Without the images, output every record exactly as it appears.

[Extracted page text data]
****

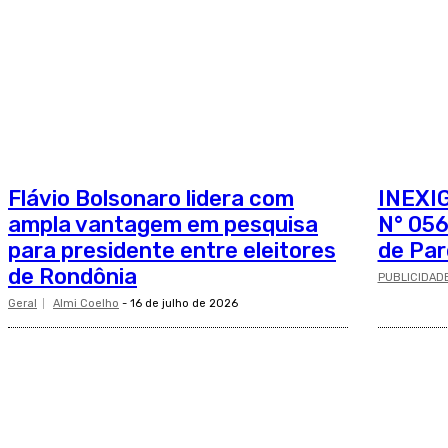
Flávio Bolsonaro lidera com
INEXI
ampla vantagem em pesquisa
N° 056
para presidente entre eleitores
de Par
de Rondônia
PUBLICIDAD
Geral
Almi Coelho
-
16 de julho de 2026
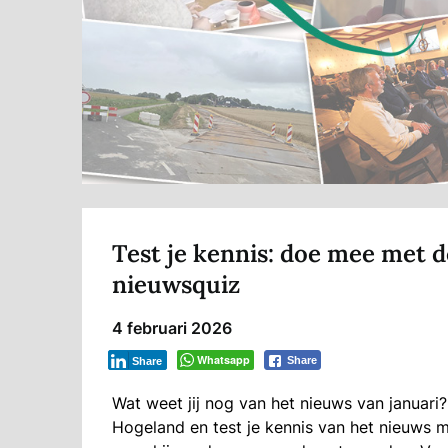
Test je kennis: doe mee met
nieuwsquiz
4 februari 2026
Whatsapp
Share
Share
Wat weet jij nog van het nieuws van januar
Hogeland en test je kennis van het nieuws m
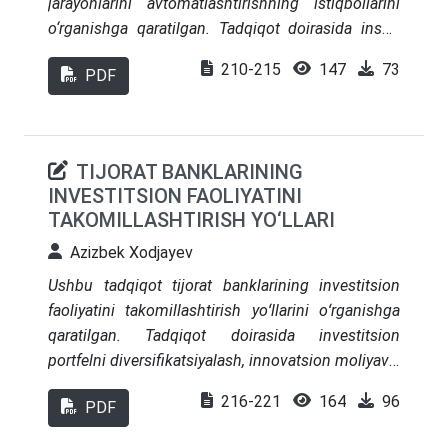
jarayonlarini avtomatlashtirishning istiqbollarini
o‘rganishga qaratilgan. Tadqiqot doirasida inson
resurslari boshqaruvining zamonaviy
210-215
147
73
PDF
yondashuvlari, avtomatlashtirilgan tizimlarning
ahamiyati va ularning samaradorlikka ta’siri tahlil
qilindi.
TIJORAT BANKLARINING
INVESTITSION FAOLIYATINI
TAKOMILLASHTIRISH YO‘LLARI
Azizbеk Xodjayev
Ushbu tadqiqot tijorat banklarining investitsion
faoliyatini takomillashtirish yoʻllarini oʻrganishga
qaratilgan. Tadqiqot doirasida investitsion
portfelni diversifikatsiyalash, innovatsion moliyaviy
mahsulotlarni joriy etish, xalqaro moliya
216-221
164
96
PDF
bozorlariga chiqish, davlat-xususiy sheriklik
loyihalarida ishtirok etish va risklarni boshqarish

****

## THE COMPLETED TASK
Flávio Bolsonaro lidera com
INEXI
ampla vantagem em pesquisa
N° 056
para presidente entre eleitores
de Par
de Rondônia
PUBLICIDAD
Geral
Almi Coelho
-
16 de julho de 2026
Test je kennis: doe mee met
nieuwsquiz
4 februari 2026
Whatsapp
Share
Share
Wat weet jij nog van het nieuws van januar
Hogeland en test je kennis van het nieuws m
jarayonlarini avtomatlashtirishning istiqbollarini
o‘rganishga qaratilgan. Tadqiqot doirasida inson
resurslari boshqaruvining zamonaviy
210-215
147
73
PDF
yondashuvlari, avtomatlashtirilgan tizimlarning
ahamiyati va ularning samaradorlikka ta’siri tahlil
qilindi.
TIJORAT BANKLARINING
INVESTITSION FAOLIYATINI
TAKOMILLASHTIRISH YO‘LLARI
Azizbеk Xodjayev
Ushbu tadqiqot tijorat banklarining investitsion
faoliyatini takomillashtirish yoʻllarini oʻrganishga
qaratilgan. Tadqiqot doirasida investitsion
portfelni diversifikatsiyalash, innovatsion moliyaviy
mahsulotlarni joriy etish, xalqaro moliya
216-221
164
96
PDF
bozorlariga chiqish, davlat-xususiy sheriklik
loyihalarida ishtirok etish va risklarni boshqarish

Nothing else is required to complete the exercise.